BMJ: doctors lose powers to regulate their profession

British Medical Journal: 24 February 2007

by Clare Dyer, legal correspondent


The General Medical Council will lose the right to decide whether doctors’ misconduct makes them unfit to practise in the biggest shake-up of medical regulation in the United Kingdom for 100 years.

The GMC will continue to set standards and investigate allegations of serious misconduct by doctors, but the right to adjudicate will pass to a separate body, probably an independent tribunal with legal, lay, and medical members.

The reform is outlined in a white paper on the regulation of doctors issued this week by the Department of Health. The paper envisages a smaller GMC, with equal numbers of lay and medical members, ending the era of professionally led regulation. Members of the GMC and the other health professions’ regulatory councils will be independently appointed by the Appointments Commission "to dispel the perception that councils are overly sympathetic to the professionals they regulate."

The GMC will have statutory responsibility for the oversight of education. GMC boards will cover undergraduate education and continuing professional development, and the Postgraduate Medical Education and Training Board will continue as the third. This arrangement will be reviewed in 2011 to see if "further integration is desirable."

Under the reforms, which build on Good Doctors, Safer Patients, a review in July 2006 by Liam Donaldson, the chief medical officer for England, doctors will have their skills and competence checked every five years. Doctors who fail the revalidation process will be expected to take further training.

The loss of the GMC’s role as adjudicator was accepted by the royal colleges and by the GMC itself. Graeme Catto, its president, cited "the difficulty of being seen or perceived to act as judge and jury." The council will also gain the right to appeal decisions that it regards as too lenient.

Most controversial for doctors is the proposed move from the criminal standard of proof-beyond reasonable doubt-to the lower civil standard-on the balance of probabilities- in fitness to practise cases.

The civil standard would operate on a sliding scale, with stronger evidence needed in the most serious cases, so the standard would be virtually indistinguishable from the criminal standard were a doctor’s livelihood threatened, the white paper said.

The move to a lower standard of proof was strongly opposed by the BMA and by doctors’ defence organisations the Medical Defence Union and the Medical Protection Society. Hugh Stewart, medicolegal adviser at the Medical Defence Union, said, "We are sceptical about the suggestion in the white paper that in some cases, the ‘sliding civil standard’ is virtually indistinguishable from the criminal standard. When a doctor’s whole career and livelihood is at stake, the allegations should be tested against the highest standard of proof."

The chairman of the BMA, James Johnson, said, "If a sliding scale of proof is to be introduced there must be a guarantee that for the most serious cases nothing less than proof beyond reasonable doubt will be employed."

Mr Johnson said that the proposals in the white paper as a whole "could lead to a climate of defensive medicine in which doctors are forever looking over their shoulders instead of concentrating on working in the best interest of their patients. Our concern is that under these white paper proposals, a doctor’s ability to continue working in this way, without fear of falling foul of political imperatives, will be jeopardised. "

The government published with the white paper its responses to a series of inquiries into medical scandals – involving the serial killer GP Harold Shipman; the bungling gynaecologist Richard Neale; and three doctors who were found guilty of sex abuse of patients over many years (Clifford Ayling, William Kerr, and Michael Haslam).

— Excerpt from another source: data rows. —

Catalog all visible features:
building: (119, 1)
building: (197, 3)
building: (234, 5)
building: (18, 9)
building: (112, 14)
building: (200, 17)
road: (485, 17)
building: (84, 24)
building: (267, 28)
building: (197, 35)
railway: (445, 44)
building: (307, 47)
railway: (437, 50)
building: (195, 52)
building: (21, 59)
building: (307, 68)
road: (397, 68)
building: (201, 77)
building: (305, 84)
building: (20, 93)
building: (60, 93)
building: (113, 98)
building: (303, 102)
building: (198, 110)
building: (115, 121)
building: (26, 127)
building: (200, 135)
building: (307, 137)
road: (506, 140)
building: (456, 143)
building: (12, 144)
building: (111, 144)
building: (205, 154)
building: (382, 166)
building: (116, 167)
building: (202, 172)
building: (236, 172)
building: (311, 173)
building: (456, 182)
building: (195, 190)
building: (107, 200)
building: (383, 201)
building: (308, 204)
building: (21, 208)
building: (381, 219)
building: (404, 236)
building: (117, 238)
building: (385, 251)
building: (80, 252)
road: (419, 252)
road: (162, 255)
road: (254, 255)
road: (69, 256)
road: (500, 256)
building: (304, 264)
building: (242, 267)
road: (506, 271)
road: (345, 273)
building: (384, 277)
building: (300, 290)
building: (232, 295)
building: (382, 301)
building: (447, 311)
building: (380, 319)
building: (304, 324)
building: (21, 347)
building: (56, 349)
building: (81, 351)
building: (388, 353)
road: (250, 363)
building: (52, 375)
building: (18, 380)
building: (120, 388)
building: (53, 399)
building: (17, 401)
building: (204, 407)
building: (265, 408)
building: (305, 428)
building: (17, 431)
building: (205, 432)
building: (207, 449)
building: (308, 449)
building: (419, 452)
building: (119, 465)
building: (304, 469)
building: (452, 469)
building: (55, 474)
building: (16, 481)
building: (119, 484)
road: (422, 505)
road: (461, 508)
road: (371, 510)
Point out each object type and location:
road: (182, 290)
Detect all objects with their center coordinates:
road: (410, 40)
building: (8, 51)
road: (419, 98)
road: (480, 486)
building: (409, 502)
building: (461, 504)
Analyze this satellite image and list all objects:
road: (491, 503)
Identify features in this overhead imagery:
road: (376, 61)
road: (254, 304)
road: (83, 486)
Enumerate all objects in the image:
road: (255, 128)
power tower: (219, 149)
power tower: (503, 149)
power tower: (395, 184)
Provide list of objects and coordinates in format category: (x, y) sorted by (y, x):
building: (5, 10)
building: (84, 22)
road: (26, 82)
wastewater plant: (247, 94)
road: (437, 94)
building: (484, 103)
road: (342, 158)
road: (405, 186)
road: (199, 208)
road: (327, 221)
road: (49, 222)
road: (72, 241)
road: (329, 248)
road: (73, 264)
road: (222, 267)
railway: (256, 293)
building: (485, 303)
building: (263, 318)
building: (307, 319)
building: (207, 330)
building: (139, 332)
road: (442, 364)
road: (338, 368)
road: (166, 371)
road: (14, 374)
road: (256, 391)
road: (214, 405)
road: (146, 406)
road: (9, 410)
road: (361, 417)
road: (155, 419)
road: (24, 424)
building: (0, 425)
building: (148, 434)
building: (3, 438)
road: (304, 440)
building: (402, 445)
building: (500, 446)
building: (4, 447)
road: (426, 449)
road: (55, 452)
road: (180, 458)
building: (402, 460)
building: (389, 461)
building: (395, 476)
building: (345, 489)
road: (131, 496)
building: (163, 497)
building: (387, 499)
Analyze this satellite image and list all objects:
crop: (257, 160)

The proposals include better support for patients who register concerns, coordination of information from different sources, and more rigorous checks on references and qualifications when health professionals are recruited. A regional network of "GMC affiliates" would provide advice, support, and guidance to employers on local investigations and action to tackle concerns about doctors.

Rules to tighten the process surrounding death certification will also be introduced. Death certificates will be subject to independent scrutiny by medical examiners in hospitals and primary care trusts.

Ian Gilmore, president of the Royal College of Physicians, welcomed the white paper. He said, "Patients need to know that their doctor can treat them safely and to a high clinical standard-the new national framework will give both doctors and patients more confidence in the regulatory system."

The Department of Health said that proposals for the development of standards and testing methods for revalidation and secondary legislation to change the governance of the regulatory bodies would be implemented immediately. Changes which need primary legislation, such as setting up GMC affiliates and independent adjudication for fitness to practise cases will be allocated the earliest possible parliamentary time."

The three papers – Trust, Assurance and Safety:the Regulation of Health Professionals in the 21st Century; Learning from Tragedy: Keeping Patients Safe; and Safeguarding Patients – are available at www.dh.gov.uk.